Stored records
****************

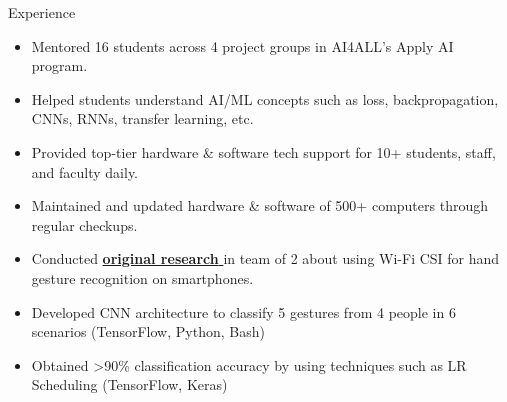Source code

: \documentclass{resume} %
\begin{document}
\begin{workSection}{Experience}
    \experienceItem[
        company=AI4ALL,
        location=Remote,
        position=Student Coordinator,
        duration=August 2023 {-} Present
    ]
    \begin{itemize}
        \vspace{-0.5em}
        \itemsep -6pt {}
        \item Mentored 16 students across 4 project groups in AI4ALL's Apply AI program.
        \item Helped students understand AI/ML concepts such as loss, backpropagation, CNNs, RNNs, transfer learning, etc.
    \end{itemize}
    \experienceItem[
        company=UTEP,
        location=El Paso{,} TX,
        position=Computer Lab Assistant,
        duration=January 2023 {-} Present
    ]
    \begin{itemize}
        \vspace{-0.5em}
        \itemsep -6pt {}
        \item Provided top-tier hardware \& software tech support for 10+ students, staff, and faculty daily.
        \item Maintained and updated hardware \& software of 500+ computers through regular checkups.
    \end{itemize}
    \experienceItem[
    company=Temple University,
    location=Philadelphia{,} PA,
    position=Undergraduate Researcher,
    duration=June {-} July 2023
    ]
    \begin{itemize}
        \vspace{-0.5em}
        \itemsep -6pt {}
        \item Conducted \href{https://drive.google.com/file/d/1HG4S5iSNb0nX2yN3LfSsRilemFDamnaN/view?usp=sharing}{\textbf{original research} \faExternalLink} in team of 2 about using Wi-Fi CSI for hand gesture recognition on smartphones.
        \item Developed CNN architecture to classify 5 gestures from 4 people in 6 scenarios (TensorFlow, Python, Bash)
        \item Obtained >90\% classification accuracy by using techniques such as LR Scheduling (TensorFlow, Keras)
    \end{itemize}

\end{workSection}
\end{document}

****************

- **EXERCISE DIRECTIONS**: Your answer must consist only of the lines from the one with "recognition on smartphones." through the final line of the entries, each retyped exactly.

- **ANSWER**:
        \item Conducted \href{https://drive.google.com/file/d/1HG4S5iSNb0nX2yN3LfSsRilemFDamnaN/view?usp=sharing}{\textbf{original research} \faExternalLink} in team of 2 about using Wi-Fi CSI for hand gesture recognition on smartphones.
        \item Developed CNN architecture to classify 5 gestures from 4 people in 6 scenarios (TensorFlow, Python, Bash)
        \item Obtained >90\% classification accuracy by using techniques such as LR Scheduling (TensorFlow, Keras)
    \end{itemize}

\end{workSection}
\end{document}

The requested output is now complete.